Of course FB has supposedly just made changes: if you're on FB, you may have clicked on the "Improved Privacy Controls" box in the last day or two to "read more." I gave it a click but as far as I can tell this is mostly greenwash. Presumably the information should make it easier to figure out how to change all your settings to where you want them to be, instead of where FB defaults them.
But let's not overstate the importance of the new changes: CEO Mark Zuckerberg seems not to get that a big piece of the issue is the default settings themselves. In fact, at the All Things Digital confab yesterday he clammed up when asked to explain his views on privacy:
According to multiple reports from bloggers, journalists and Twitterers, Facebook's CEO sidestepped questions about facebook privacy rather than giving the audience real, thoughtful answers.
"My God, Zuckerberg is literally dissolving in a lake of his own sweat," live-blogged John Paczkowski on the All Things Digital Web site. "He is visibly flushed, and you can see the beads of sweat rolling down his face. Could this be his Nixon moment?"
Dan Gillmor at Salon thinks the Nixon analogy is misplaced:
The Nixon comparison is, of course, a big stretch -- and it distracts from the much more serious issues.
For one thing, Zuckerberg's panic attack -- which is the most charitable explanation I can come up with -- raised more than a few questions about his fitness as CEO of one of the biggest companies on the Web and, increasingly, one of the most important companies on the planet.
The "he's young, give him a break" folks have half of that right.
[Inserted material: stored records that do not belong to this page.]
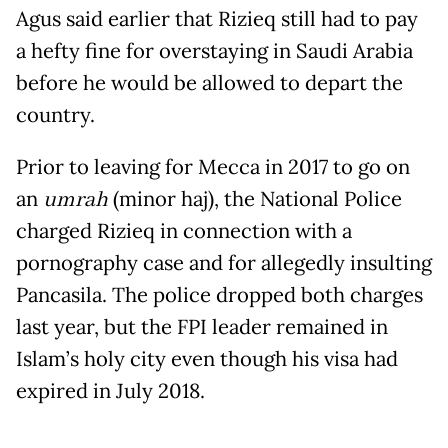
Agus said earlier that Rizieq still had to pay
a hefty fine for overstaying in Saudi Arabia
before he would be allowed to depart the
country.
Prior to leaving for Mecca in 2017 to go on
an
umrah
(minor haj), the National Police
charged Rizieq in connection with a
pornography case and for allegedly insulting
Pancasila. The police dropped both charges
last year, but the FPI leader remained in
Islam’s holy city even though his visa had
expired in July 2018.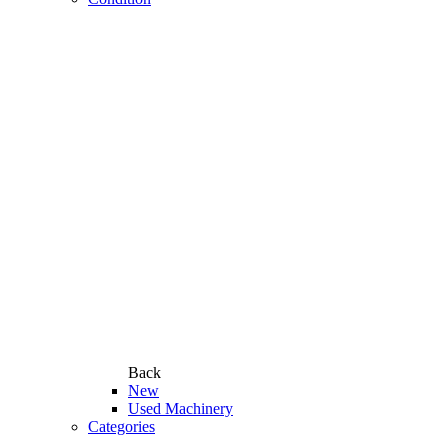
Back
New
Used Machinery
Categories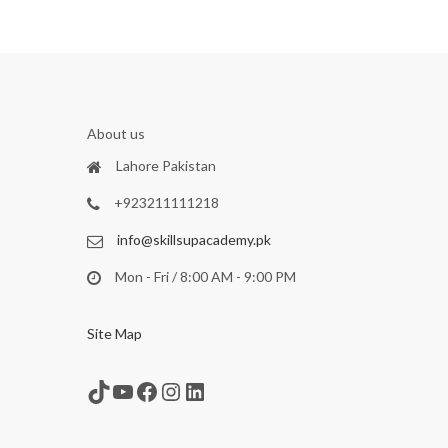
About us
Lahore Pakistan
+923211111218
info@skillsupacademy.pk
Mon - Fri / 8:00 AM - 9:00 PM
Site Map
TikTok
YouTube
Facebook
Instagram
LinkedIn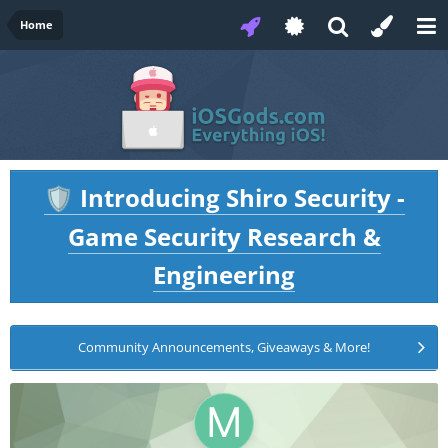
Home
Introducing Shiro Security -
🛡️
Game Security Research &
Engineering
Community Announcements, Giveaways & More!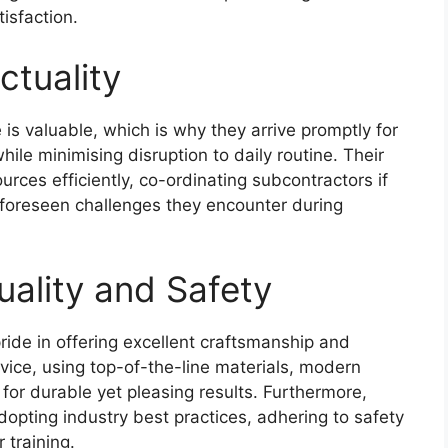
isfaction.
ctuality
is valuable, which is why they arrive promptly for
hile minimising disruption to daily routine. Their
urces efficiently, co-ordinating subcontractors if
nforeseen challenges they encounter during
ality and Safety
ride in offering excellent craftsmanship and
rvice, using top-of-the-line materials, modern
for durable yet pleasing results. Furthermore,
dopting industry best practices, adhering to safety
 training.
He's young, just 26 years old, and has the obvious smarts (and a solid senior team) to get his P.R. efforts in better shape. But give a break to someone who wields such influence? Not likely.
I agree with John Henry Clippinger, I think:
The issue is not with social media. Social media is great and here to stay. Moreover, when it goes mobile, it will only get more powerful and more useful. But it also could become easily Orwellian through the exploitation of personal information. It could become a means for total surveillance where the costs and impacts of today's breaches are a trifle by comparison. Think medical information, DNA, all financial and commercial transactions, what you do, where you are, and whom you talk to every minute of the day.Read more...
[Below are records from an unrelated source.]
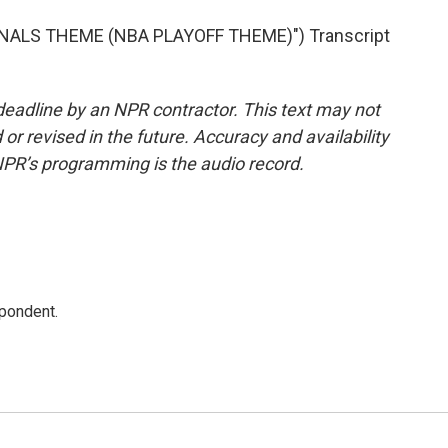
NALS THEME (NBA PLAYOFF THEME)") Transcript
deadline by an NPR contractor. This text may not
or revised in the future. Accuracy and availability
NPR’s programming is the audio record.
spondent.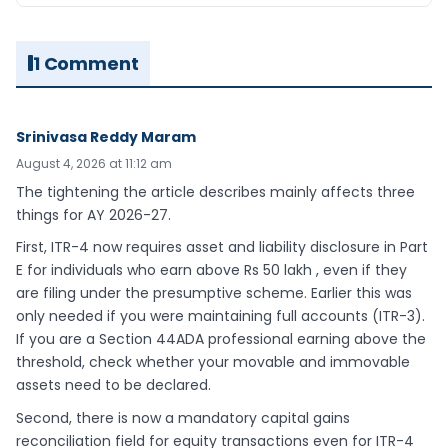
1 Comment
Srinivasa Reddy Maram
August 4, 2026 at 11:12 am
The tightening the article describes mainly affects three
things for AY 2026-27.
First, ITR-4 now requires asset and liability disclosure in Part
E for individuals who earn above Rs 50 lakh , even if they
are filing under the presumptive scheme. Earlier this was
only needed if you were maintaining full accounts (ITR-3).
If you are a Section 44ADA professional earning above the
threshold, check whether your movable and immovable
assets need to be declared.
Second, there is now a mandatory capital gains
reconciliation field for equity transactions even for ITR-4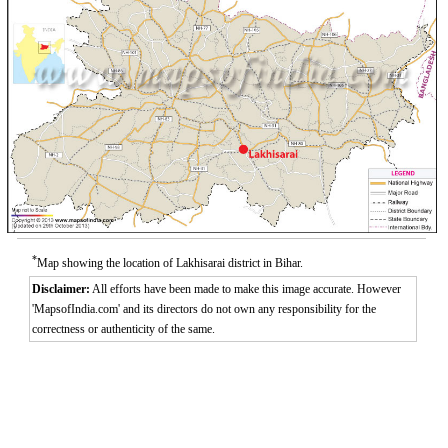
*
Map showing the location of Lakhisarai district in Bihar.
Disclaimer:
All efforts have been made to make this image accurate. However
'MapsofIndia.com' and its directors do not own any responsibility for the
correctness or authenticity of the same.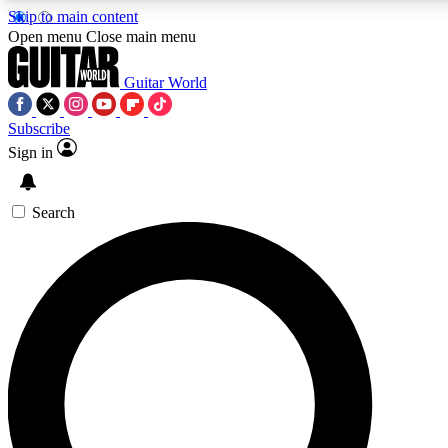
Skip to main content
5
24/7
10.5K+
Open menu
Close main menu
PREMIUM BENEFITS
ACCESS AVAILABLE
ACTIVE MEMBERS
Guitar World
Subscribe
Sign in
AAA Content
Curated Newsle
Exclusive lessons, interviews, presales
Handpicked guitar news,
and features from the GW archive
gear highligh
Search
SIGN UP TO GUITAR WORLD
BACKSTAGE PASS
For the quickest way to join, enter your email below. We’ll
send a confirmation email and sign you up to Guitar World
newsletters with the latest news, gear reviews, lessons and
exclusive offers.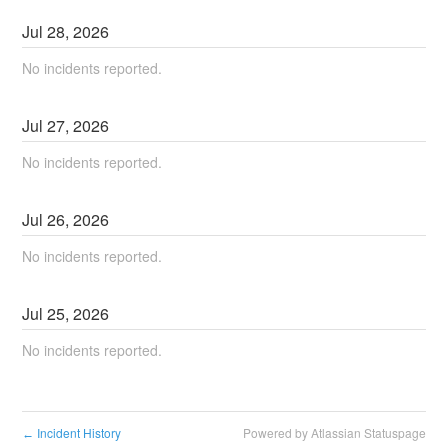
Jul
28
,
2026
No incidents reported.
Jul
27
,
2026
No incidents reported.
Jul
26
,
2026
No incidents reported.
Jul
25
,
2026
No incidents reported.
Incident History
Powered by Atlassian Statuspage
←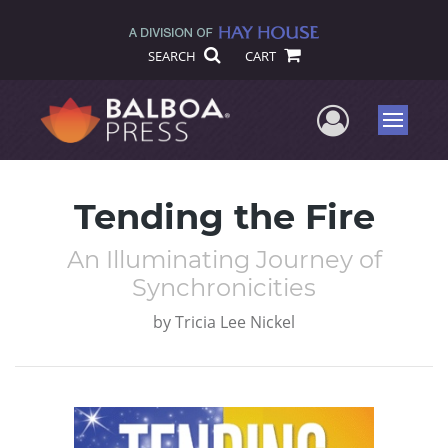
SEARCH
CART
User Me
Menu
Tending the Fire
An Illuminating Journey of
Synchronicities
by
Tricia Lee Nickel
The problem is that information marketing companies should not be like some banks and the credit card companies that make money by tricking and trapping, obfuscation, and betting against their "customers" under the guise of acting in their interest. This is not to say that information marketing companies should not make money off of social media and customer data. They should. Indeed, by providing the proper safeguards, checks and balances, more money can be made off of sensitive data, because it will be trusted and more readily shared and relied upon.
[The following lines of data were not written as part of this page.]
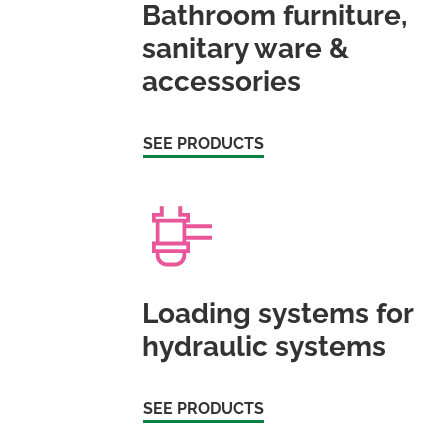
Bathroom furniture,
sanitary ware &
accessories
SEE PRODUCTS
Loading systems for
hydraulic systems
SEE PRODUCTS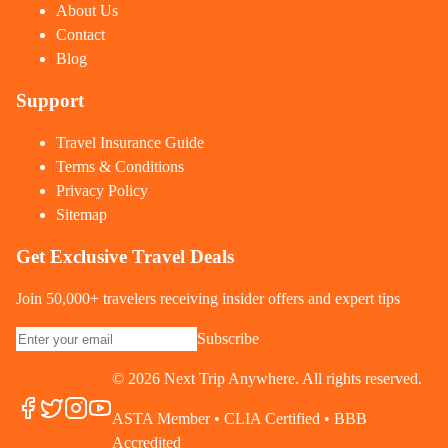
About Us
Contact
Blog
Support
Travel Insurance Guide
Terms & Conditions
Privacy Policy
Sitemap
Get Exclusive Travel Deals
Join 50,000+ travelers receiving insider offers and expert tips
Subscribe
©
2026
Next Trip Anywhere. All rights reserved.
ASTA Member • CLIA Certified • BBB
Accredited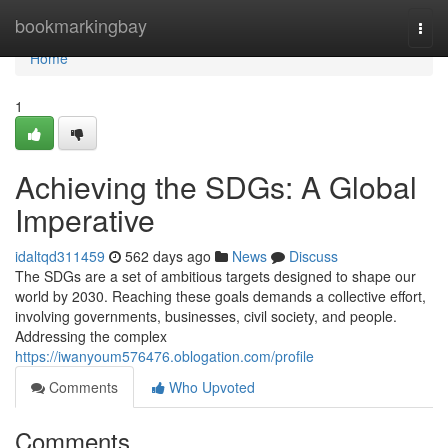
Home
bookmarkingbay
Togg
navi
Home
1
Achieving the SDGs: A Global
Imperative
idaltqd311459
562 days ago
News
Discuss
The SDGs are a set of ambitious targets designed to shape our
world by 2030. Reaching these goals demands a collective effort,
involving governments, businesses, civil society, and people.
Addressing the complex
https://iwanyoum576476.oblogation.com/profile
Comments
Who Upvoted
Comments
What is needed is a kind of Glass Steagall Act for the collection, use, storage and sale of personal data, which prohibits those banks entrusted to safe guard commercial accounts from also trading in those accounts. Fortunately, the FTC, the White House, FCC, GSA, and DoD, and several credit service providers, telecom carriers, and others are showing more foresight in appreciating the importance of user control and the commercial value of trust and privacy than many financial service and social media companies. But even with their efforts, technology, the market and the money are moving faster than they are.